Interesting Stat on Jose Acuna

He held hitters that were younger than he was to a .127/.200/.164 line on the season in 60 plate appearances. Older batters hit .187/.284/.310 against him in 197 plate appearances.

12 Responses

  1. Stock

    I like him a lot. Hopefully he will get 100 innings in this year. Acquiring Acuna and Rodriguez for Naquin was a great trade by the Reds.

  2. AMDG

    The OBP he surrendered over the season is about 90 or 100 points higher than the AVG he allowed, which seems to imply he’s giving up a lot of walks. But those seems to be driven by a few outings.

    In 4 games at A ball, he gave up 14 walks in 16 IP. Although in his other 5 games, he only gave up 1 walk over 23.1 IP.

    • MK

      That 0.93 (career) and 0.94 (2022) WHIPs kind of refute the idea that he has a lot of base runners. Those two are outstanding.

      • DaveCT

        Gotta like those WHIP numbers. He’s going to pitch the full 2023 season at age 20, so there also may be some projection left, even though he’s a big kid for his age at 6’2″ and 197 lbs. I have to think with the training available these days he might have an average velocity of 95 in him in a year or two.

    • Tom

      5 is a great number, I’ll take it. At this stage of the rebuild 5 should remain the minimum although next year it will require some additions from the draft or rebounds from past top 100 players (McClain, Williamson, Phillips, etc.)

      • Stock

        My dream for next year-end:

        Top 2 – EDLC
        Top 25 – Collier and one of Arroyo/Marte
        Top 50 – The other of Arroyo/Marte, Phillips, Petty
        Top 100 – McLain, Abbott, Hendrick, CES, Boyle and Jorge.

        I know this will never happen.

        My goal:

        Top 3 – EDLC
        Top 25 – Collier and one of Arroyo/Marte
        Top 50 – The other of Arroyo/Marte and one of (Phillips, Petty)
        Top 100 – the second of (Phillips, Petty) and 2 of (McLain, Abbott, Hendrick, CES, Boyle, Jorge or anyone else).

        It may sound unrealistic but I could see 8-10 top 100 prospects next year.

        EDLC, Collier, Marte and Arroyo will be top 100 prospects next year unless injury or graduation.

        Phillips has been borderline this year and should be securely in the top 100 in 12 months.

        I think Petty will explode this year.
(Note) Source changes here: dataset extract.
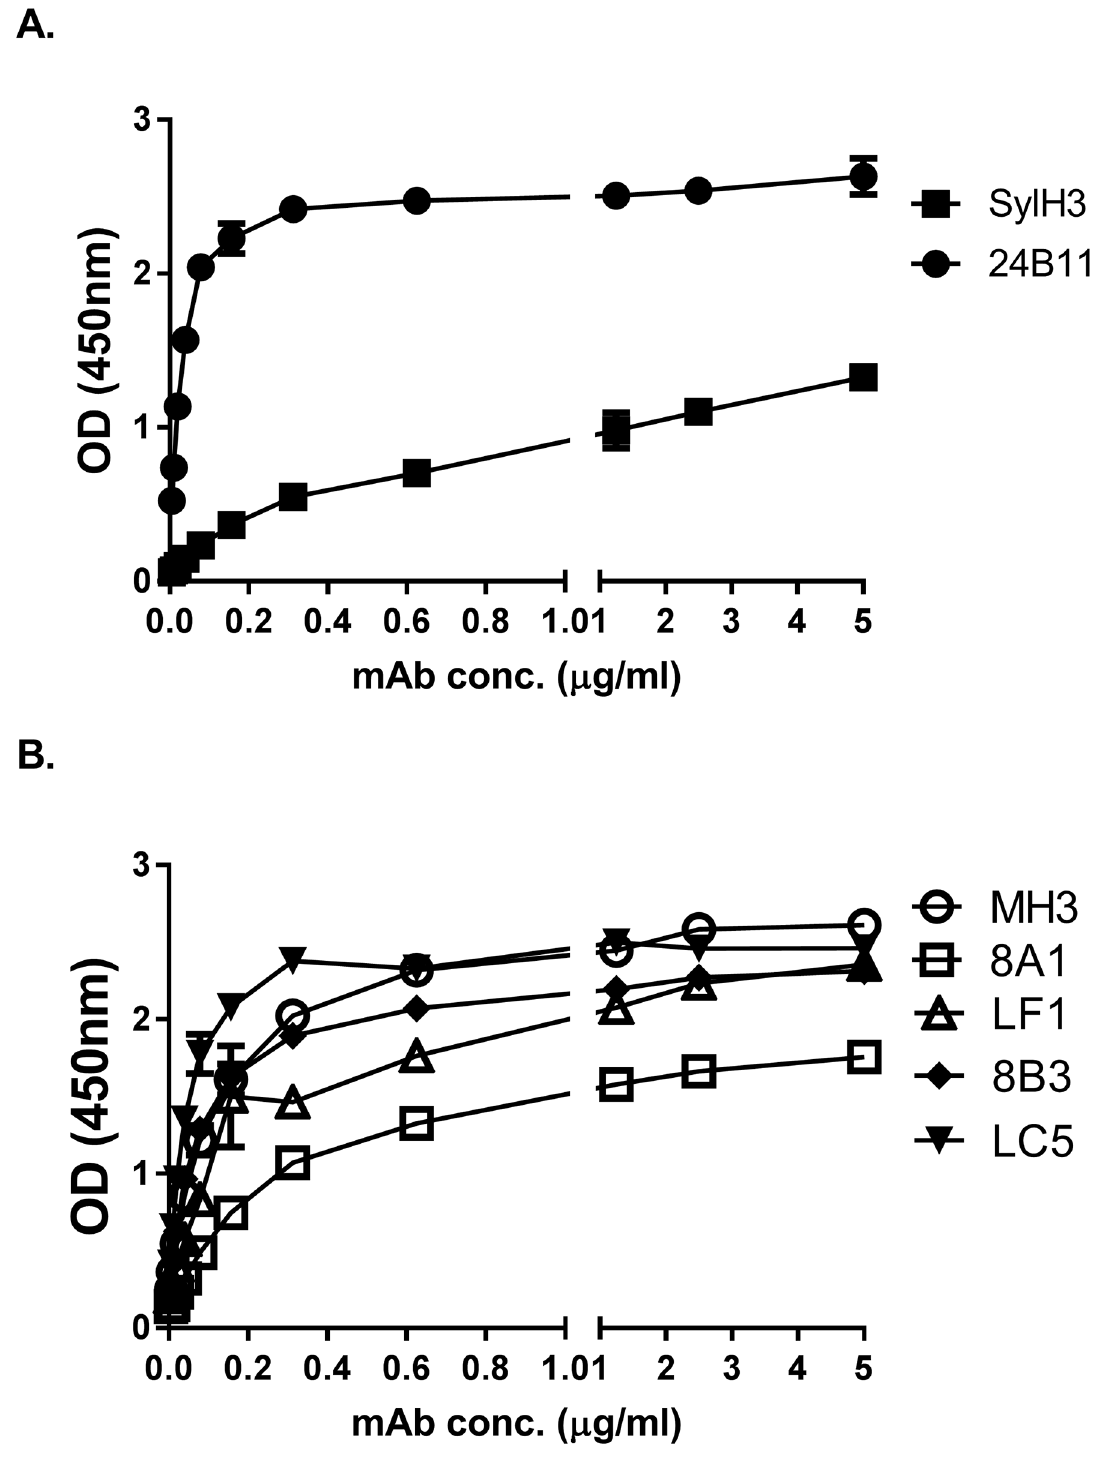
Fig 3. Recognition of receptorbound RTB by MH3, 8A1, 8B3, LF1, and LC5. Ninety-six well microtiter plates were coated with ASF-RTB and then probedwith indicatedmAbs (starting at 5 μ g/ml): (top panel) SylH3 and 24B11 ;(bottom panel) MH3 , 8A1 , LF1, 8B3, and LC5. The results shown are a singlerepresentative experiment in which each sample was done in duplicate. Error bars, when visible, reflect the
I see him doing very well in AA by September.

        I think McLain moves back into top 100 lists.

        Hendrick has a chance to move up a lot this year. If he can match the last 5 weeks over the next 7 months he should be a top 100 prospect.
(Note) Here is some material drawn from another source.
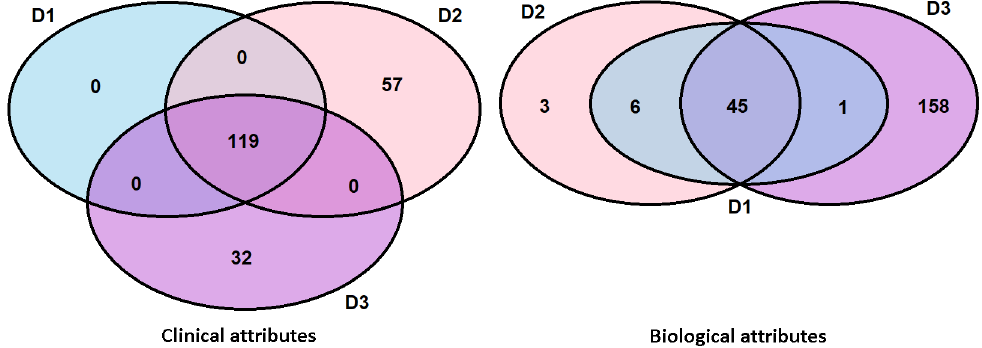
Fig 1. Relations between attributes used in constructed datasets D 1 , D 2 and D 3 . Left Venn diagramdepicts clinicaland right Venn diagram biologicalattributes.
        With solid seasons CES and Abbott could move to the bottom of the top 100.

        If Boyle improves his command he would be a lock for a top 100 spot.
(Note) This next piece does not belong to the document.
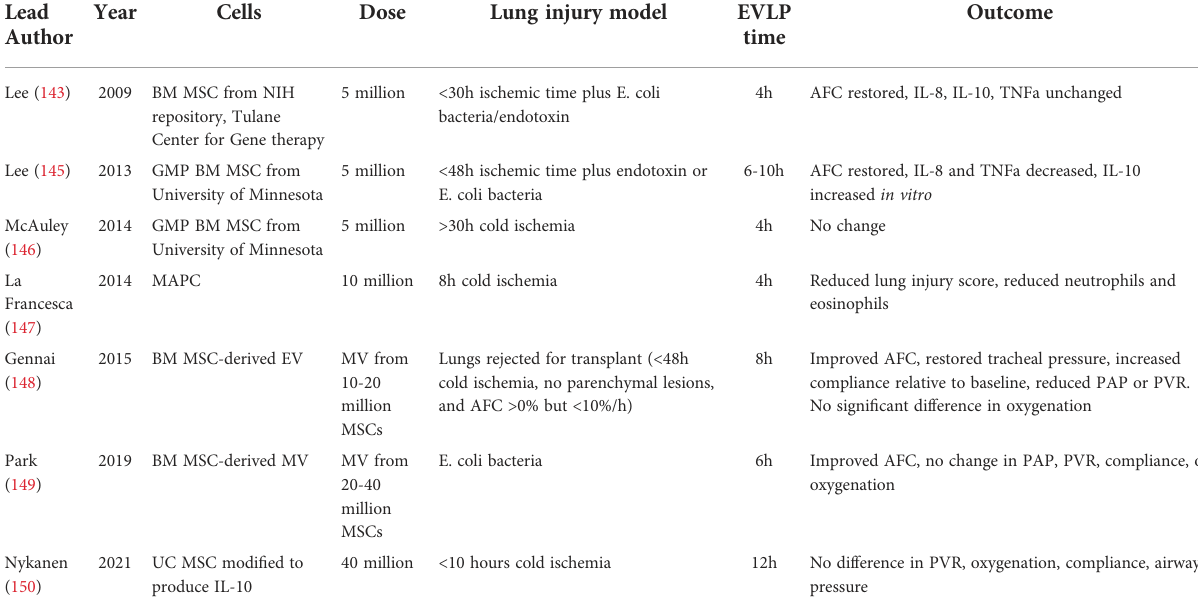
TABLE 1 Studies of mesenchymal stromal cells (MSCs), multipotent adult progenitor cell (MAPCs), and MSC-derived extracellular vesicles (EVs) in human lung ex vivo lung perfusion (EVLP).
        Jorge, Cabrera and others are a long shot for the top 100.

        The Reds could draft a player who jumps into the top 100.

      • Optimist

        Doug has commented often, and on the other site today, that the rankings can be deceptive – namely the top 10 are likely stars in the making, but there’s not a huge difference going from, say, 15 to 50, or 50 to 150.

        In other words, if the Reds get 10-15 in the top 150-200 that’s a very good sign of a fuller system. If they get 2 in the top 20 and any sort of depth beyond that, it’s an excellent system. They may be close to both.

  3. MBS

    @Doug, I was wondering if it was an omission, but I didn’t see you rate any of his pitches like you typically do, or was that code that they are all average?

    • Doug Gray

      I could have done a better job there. I’ll go in and edit a little bit. I think the fastball is average given the lower velo (in today’s game at least) but with the movement/deception. The slider is below-average but could improve with more consistency because you will see it as a solid-average pitch at times. The change up is below-average.

      • MBS

        Thanks for the insight. He was putting up some good numbers last year.

      • RedsGettingBetter

        I think Acuña has pitched in a very smart way since he has two out of three pitches as below average but despite this , he performed very well, at least in a small sample size. Let’s see him in a 100 plus innings season playing at higher levels maybe High-A and AA.